30 minutes later, Mom walks in. “What are you watching? You always watch lousy TV when I’m gone.”


Sibling Dynamics

I’m sitting in a coffee shop pretending to do homework and watching the post-church crowd. A family with three daughters enters. The three girls are maybe 6, 4, and 2. They have matching French braids and a determined air. The reason for the air becomes apparent once their parents allow them to pick a spot to sit. They choose a table with a bench sitting three on one side facing two chairs. 

“I’m going to sit here, and Mommy and Daddy will sit on either side of me,” announces the eldest, choosing the bench while her less perceptive sisters pick chairs. 

Instantly, the youngest switches spots to sit beside her. 

“No!” exclaims the oldest, moving to the other side of the table to sit by the middle child. She eyes her sister with disapproval. “You’re so lucky,” she says. “You get to sit between Mommy and Daddy.” 

The middle child switches spots. Now two of them are on the bench side and one is sitting on a chair. Then the eldest gets up to sit on the bench. She announces that the three of them will face their parents, making it all fair. 

The youngest shouts that she wants to sit by Mommy. This brings Mommy over. She is settled on a chair. The youngest is desolate. She moves from the bench. This, however, upsets the careful balance. One parent’s side has been chosen. Now the debate becomes who will sit by Daddy. 

The eldest looks with calculation at her sisters, clearly still trying to figure out how to sit between her parents. She tries the good old shoving technique. Her Mother reprimands her. She settles to pout. Daddy comes over. All three voices raise demanding he sit by them. 

In the end it is the middle child who sacrifices her wish. She offers to move to a chair so that the eldest and youngest can sit by Daddy. Mommy moves a chair to the side of the table so she can be flanked by two. Peace momentarily settles. 

The entire time I sit the corner trying not to laugh too loudly because I’m 98% certain this exact scenario played out many times with my siblings and me. Kudos to the middle children who keep the peace! 


Gratitude

A lot has been changing for me lately and I will be free to say more about that in the next few weeks. For now, I just want to share in the vaguest possible way how grateful I am for those around me. I’ve been feeling some strain because I haven’t been able to share on this blog some of the emotions whirling around inside my head. Gratitude, however, is not one I need to keep contained. 

I’m grateful for my family. Moving home after college could have been a really hard decision. I have never regretted it. My parents and siblings are incredibly supportive and kind. They put up with a lot from me and are fun to be around. Seriously, I have a wonderful family. I’m grateful for this time with them.

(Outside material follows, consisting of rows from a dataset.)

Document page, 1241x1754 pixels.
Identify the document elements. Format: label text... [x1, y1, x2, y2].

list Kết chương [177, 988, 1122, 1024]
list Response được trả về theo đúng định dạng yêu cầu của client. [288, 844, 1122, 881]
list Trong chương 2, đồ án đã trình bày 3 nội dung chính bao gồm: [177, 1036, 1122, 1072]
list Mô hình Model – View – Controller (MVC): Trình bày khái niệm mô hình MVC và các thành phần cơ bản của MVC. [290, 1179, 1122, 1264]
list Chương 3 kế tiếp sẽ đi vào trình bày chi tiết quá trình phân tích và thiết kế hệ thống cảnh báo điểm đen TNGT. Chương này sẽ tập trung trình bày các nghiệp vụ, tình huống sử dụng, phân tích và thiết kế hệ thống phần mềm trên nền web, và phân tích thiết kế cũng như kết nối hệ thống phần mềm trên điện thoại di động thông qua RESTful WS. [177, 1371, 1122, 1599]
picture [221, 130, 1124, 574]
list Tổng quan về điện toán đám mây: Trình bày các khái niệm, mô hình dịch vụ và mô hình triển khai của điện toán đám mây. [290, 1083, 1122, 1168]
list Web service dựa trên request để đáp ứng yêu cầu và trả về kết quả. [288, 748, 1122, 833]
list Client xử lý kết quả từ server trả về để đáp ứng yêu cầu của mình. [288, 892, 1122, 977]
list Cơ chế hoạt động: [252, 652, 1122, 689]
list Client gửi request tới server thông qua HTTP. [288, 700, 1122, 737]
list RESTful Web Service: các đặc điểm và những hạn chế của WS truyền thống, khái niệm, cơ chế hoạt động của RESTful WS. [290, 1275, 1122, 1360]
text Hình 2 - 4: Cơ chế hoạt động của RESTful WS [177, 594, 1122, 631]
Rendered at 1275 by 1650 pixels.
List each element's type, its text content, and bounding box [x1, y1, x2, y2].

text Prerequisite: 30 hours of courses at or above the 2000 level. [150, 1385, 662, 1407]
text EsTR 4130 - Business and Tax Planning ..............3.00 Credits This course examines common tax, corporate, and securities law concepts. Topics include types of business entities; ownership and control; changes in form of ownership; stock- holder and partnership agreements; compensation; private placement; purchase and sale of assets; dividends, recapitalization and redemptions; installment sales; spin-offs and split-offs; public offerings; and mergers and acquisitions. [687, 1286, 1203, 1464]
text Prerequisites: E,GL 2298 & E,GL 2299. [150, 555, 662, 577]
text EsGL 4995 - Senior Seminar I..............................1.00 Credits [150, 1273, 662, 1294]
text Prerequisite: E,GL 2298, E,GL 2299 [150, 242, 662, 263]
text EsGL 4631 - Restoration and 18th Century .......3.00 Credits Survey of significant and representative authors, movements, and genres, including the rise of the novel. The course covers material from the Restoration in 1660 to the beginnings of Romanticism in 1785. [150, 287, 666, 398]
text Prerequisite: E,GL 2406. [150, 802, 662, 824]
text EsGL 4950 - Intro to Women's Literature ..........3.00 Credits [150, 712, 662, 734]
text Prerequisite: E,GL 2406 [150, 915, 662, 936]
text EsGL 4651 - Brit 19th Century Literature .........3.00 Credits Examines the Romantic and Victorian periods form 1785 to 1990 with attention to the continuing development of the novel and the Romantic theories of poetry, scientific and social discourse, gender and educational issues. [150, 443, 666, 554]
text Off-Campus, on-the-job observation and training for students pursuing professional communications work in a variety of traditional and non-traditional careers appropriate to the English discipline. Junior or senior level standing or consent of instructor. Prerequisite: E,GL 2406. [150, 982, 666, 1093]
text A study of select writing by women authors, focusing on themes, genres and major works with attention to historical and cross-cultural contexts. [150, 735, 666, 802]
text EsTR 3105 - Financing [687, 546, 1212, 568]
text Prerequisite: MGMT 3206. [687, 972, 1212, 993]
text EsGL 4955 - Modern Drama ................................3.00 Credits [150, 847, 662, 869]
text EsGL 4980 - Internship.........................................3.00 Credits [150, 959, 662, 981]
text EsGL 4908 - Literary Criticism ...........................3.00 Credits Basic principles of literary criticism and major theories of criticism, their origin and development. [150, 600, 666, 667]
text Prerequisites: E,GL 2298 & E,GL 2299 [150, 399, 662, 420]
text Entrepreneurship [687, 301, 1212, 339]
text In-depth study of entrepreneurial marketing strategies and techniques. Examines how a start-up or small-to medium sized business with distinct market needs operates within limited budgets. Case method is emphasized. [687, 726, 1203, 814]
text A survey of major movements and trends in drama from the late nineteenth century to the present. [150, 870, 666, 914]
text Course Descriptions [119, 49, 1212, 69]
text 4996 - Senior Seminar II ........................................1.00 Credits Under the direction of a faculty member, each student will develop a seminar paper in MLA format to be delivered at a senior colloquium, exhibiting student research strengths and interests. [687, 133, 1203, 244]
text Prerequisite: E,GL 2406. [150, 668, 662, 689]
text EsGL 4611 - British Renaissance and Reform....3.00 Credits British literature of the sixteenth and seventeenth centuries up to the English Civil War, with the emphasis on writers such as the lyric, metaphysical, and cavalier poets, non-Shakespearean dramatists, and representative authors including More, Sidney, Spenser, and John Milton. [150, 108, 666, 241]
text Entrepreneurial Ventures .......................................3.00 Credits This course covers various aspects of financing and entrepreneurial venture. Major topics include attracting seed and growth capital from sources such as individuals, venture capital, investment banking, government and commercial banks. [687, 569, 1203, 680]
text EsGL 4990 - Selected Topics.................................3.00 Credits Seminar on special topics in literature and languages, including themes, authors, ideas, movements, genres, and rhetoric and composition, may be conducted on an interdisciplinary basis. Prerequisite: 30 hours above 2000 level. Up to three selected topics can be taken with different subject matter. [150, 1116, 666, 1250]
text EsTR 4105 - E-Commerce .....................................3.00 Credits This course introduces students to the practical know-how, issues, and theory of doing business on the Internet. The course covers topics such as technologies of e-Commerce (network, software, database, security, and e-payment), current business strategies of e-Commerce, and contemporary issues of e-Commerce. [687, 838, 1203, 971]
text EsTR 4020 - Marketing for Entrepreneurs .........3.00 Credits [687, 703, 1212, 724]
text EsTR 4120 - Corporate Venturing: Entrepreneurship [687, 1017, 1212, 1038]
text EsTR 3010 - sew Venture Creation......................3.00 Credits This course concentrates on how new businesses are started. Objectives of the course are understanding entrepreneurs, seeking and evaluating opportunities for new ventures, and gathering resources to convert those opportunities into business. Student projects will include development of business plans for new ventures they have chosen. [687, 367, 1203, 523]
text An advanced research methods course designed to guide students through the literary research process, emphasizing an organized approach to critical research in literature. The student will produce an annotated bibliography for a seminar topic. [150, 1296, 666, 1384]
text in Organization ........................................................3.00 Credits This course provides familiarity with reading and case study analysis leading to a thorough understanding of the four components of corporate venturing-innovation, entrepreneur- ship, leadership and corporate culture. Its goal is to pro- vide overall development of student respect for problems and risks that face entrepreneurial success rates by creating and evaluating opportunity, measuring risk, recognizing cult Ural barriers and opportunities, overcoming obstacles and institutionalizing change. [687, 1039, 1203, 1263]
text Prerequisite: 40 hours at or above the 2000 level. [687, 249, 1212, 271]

I’m grateful for my extended family too. I have the best aunts and uncles and cousins and grandparents. It has been so nice to be near them, even if I do not see them all the time. 

I’m grateful for my friends: both the new ones and the old ones. I never expected to find such community in my small home town. I’m grateful for continued friendships from college and high school. I’ve got to travel and visit and bond over the past two years with some really awesome people. 

Though full of ups and downs, life is good. God is good. I’m grateful for where I am at. 


DEBT FREE!!

In August of 2015, I made my first student loan payment. Today I made my last. I AM DEBT FREE! 

I want to say a quick thank you to my parents for letting me move back home so I could save on rent, my sisters who have had to share a room with me, and the financial adviser who pissed me off by telling me I couldn’t possibly pay off the remainder of my loans in a year. You, sir, were a jerk, but thanks for the motivation. 

In all seriousness, though, I could not have paid these loans off as fast as I did without the support of my family. Thank you all for your help and sacrifice. ❤ 


Parental Programming

My siblings and I have long been firm believers in the theory that if a parent walks in the room, whatever you are watching on the TV will suddenly take a turn for the worse. As children watching PBS programming, we would enjoy a show for weeks without the slightest qualms, but the moment our Mom watched the show with us, there would be an episode full of dark magic and death. She would then ban us from watching the show, and we would feel justifiably wronged. 

As we have gotten older, this problem has persisted. Perfectly clean movies will suddenly get sketchy when Mom comes home. It doesn’t matter if we are watching DramaFever, Netflix, or a movie from the library. Something gets inappropriate the minute she walks in. 

Last night my sisters and I started a new Korean drama while my Mom was out. Bethany insisted that we watch only until Mom got home, because the minute she entered the house it would get weird. I laughed at her superstition. She grew more frantic. The drama was upbeat, bubbly, and extremely funny. I told her there was no reason to worry. Our Mom came home and walked in the room…and out of NOWHERE a creepy, evil guy kidnaps a girl and chains her to a bed in his basement. I kid you not. 

Murphy’s Law isn’t quite the phrase for this, but there must be one like it. Something like, The Parental Programming Law: no matter what you are watching, it will get inappropriate the minute your parent walks in the room.